Author: Sara Habibipour
Earlier this week, Pfizer/Biotech announced the first interim analysis of their Phase 3 clinical trial for a vaccine against COVID-19, and it has definitely shown promising results. Out of 45,538 participants with 42% of diverse backgrounds (read about the importance of diverse backgrounds here), the vaccine was found to be more than 90% effective and no serious adverse events were reported (Pfizer).
These results are leading health officials hopeful to start vaccinating American citizens within the next few months (NPR). But, while the vaccine is looking good for the United States and other developed countries, what about the rest of the world? How is it looking for poorer, developing countries?
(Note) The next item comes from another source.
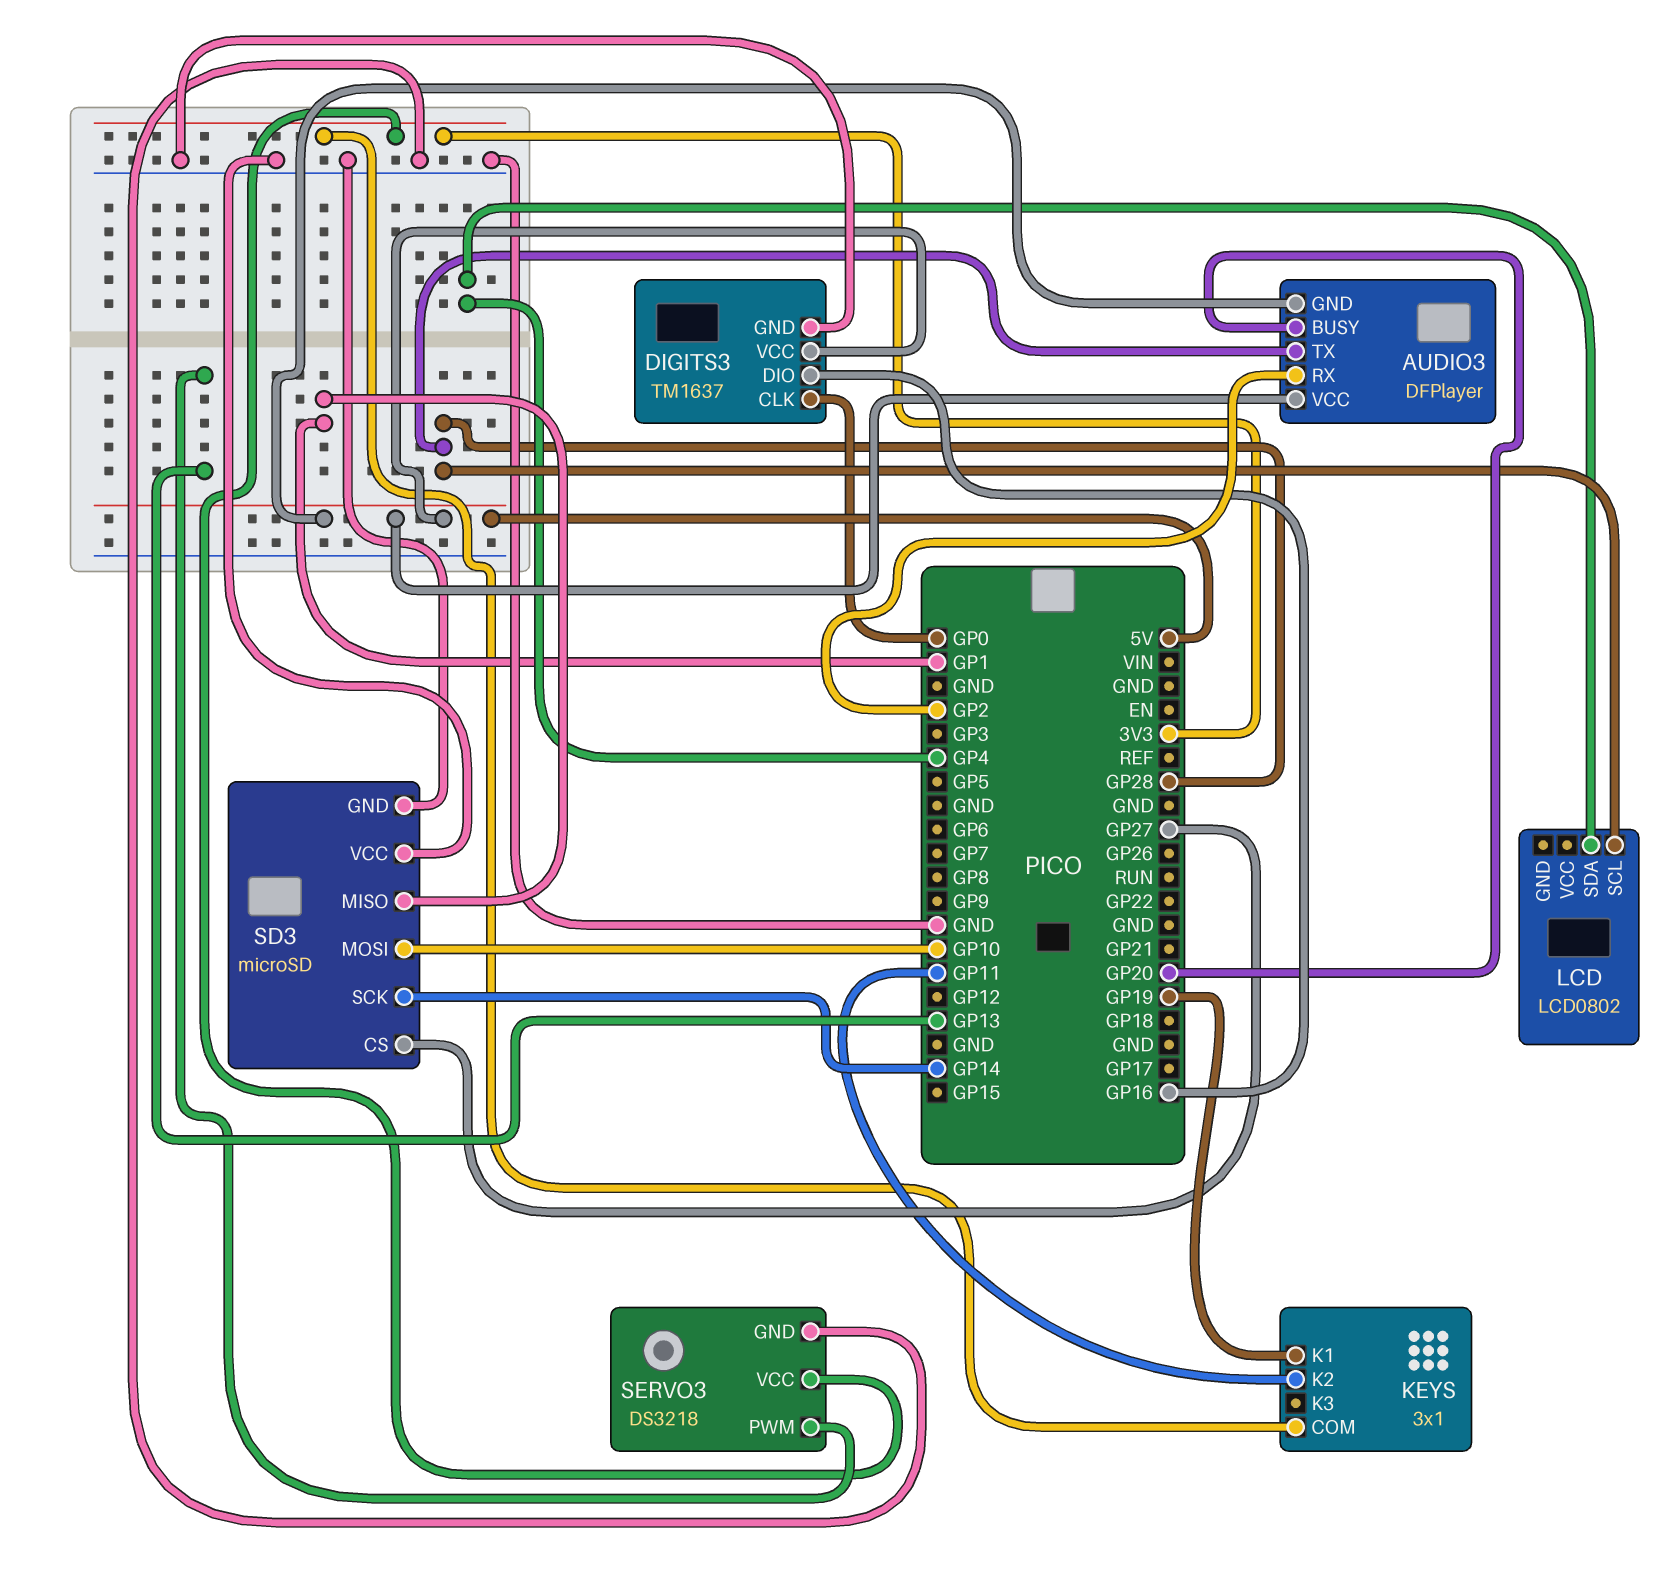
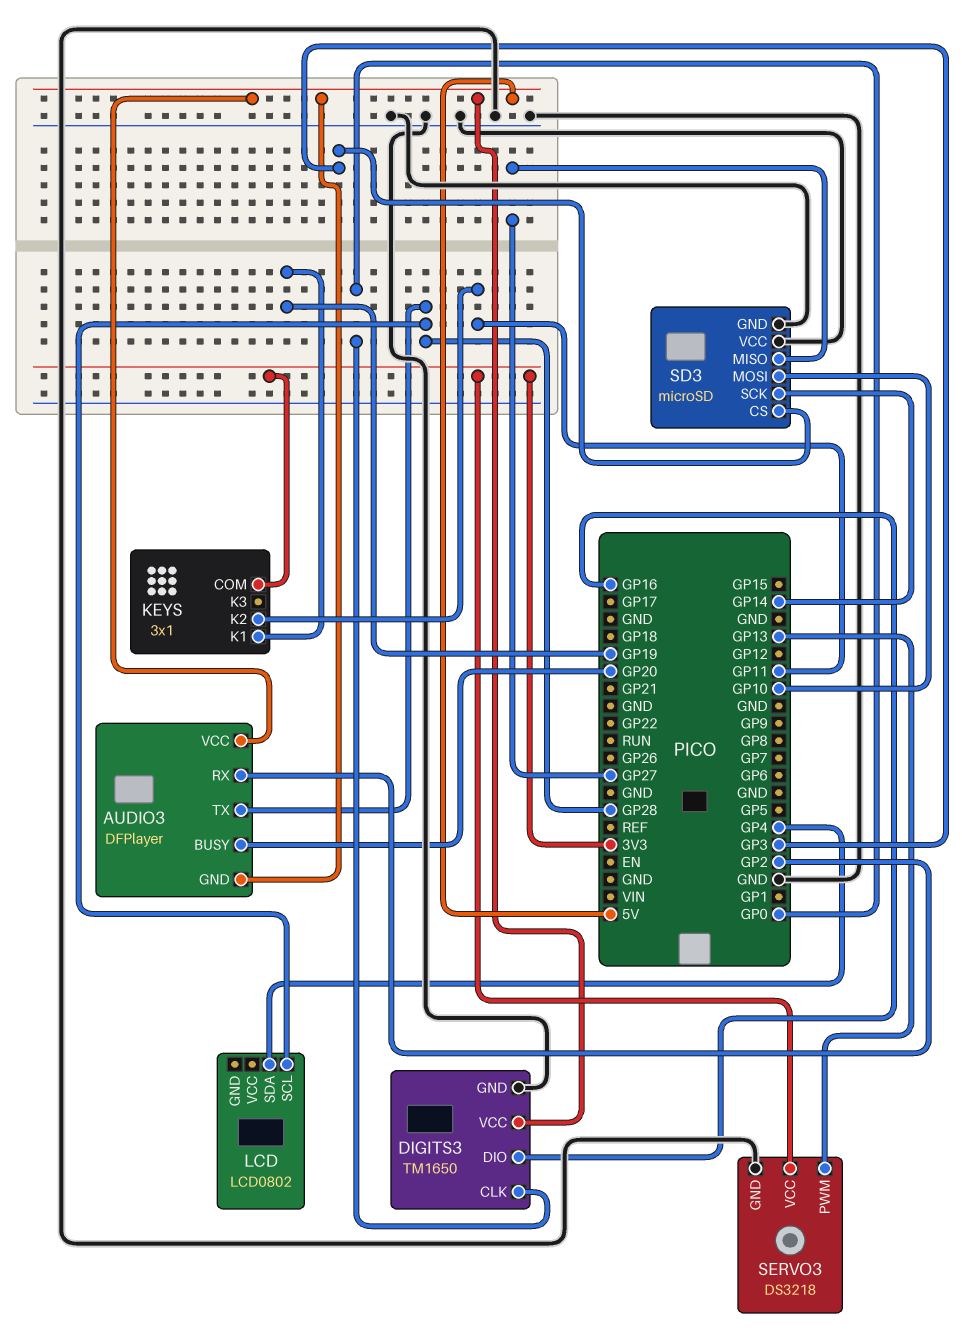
DIGITS3: TM1637 -> TM1650
SD3 pin CS: GP27 -> GP3
SD3 pin MISO: GP1 -> GP27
Well...not so good, unfortunately.
This is because Pfizer can only manufacture a certain quantity of vaccines by next year--about 1.3 billion doses. While this may sound like a lot, developed countries have already claimed most of this supply. In fact, “...the U.S., U.K., E.U., Canada and Japan have already claimed, through advanced purchase agreement, about 1.1 billion doses, or more than 80% of the supply” (NPR). This means that poor countries may not get the vaccine until late next year, despite an international agreement to ensure vaccine equity and access around the world (also known as COVAX).
On top of the vaccine limit, there are other logistical concerns such as making sure the vaccine stays at its required temperature so as to not expire. The Pfizer vaccine requires a “...special ultra-cold freezer” that most hospitals in the United States don’t even have. And by “ultra-cold,” we’re talking -80 degrees Celsius (or -112 degrees Fahrenheit) (NPR).
So what does Pfizer’s announcement mean for developing countries? According to health officials, the effectiveness of this vaccine is a good sign that other vaccines will be similarly effective (NPR). In fact, the Moderna vaccine’s interim analysis is expected to be out by the end of the month, so we should have an idea relatively soon (CNN). Hopefully these other vaccines will be easier to transport and store so that we can ensure equitable outcomes for poorer countries.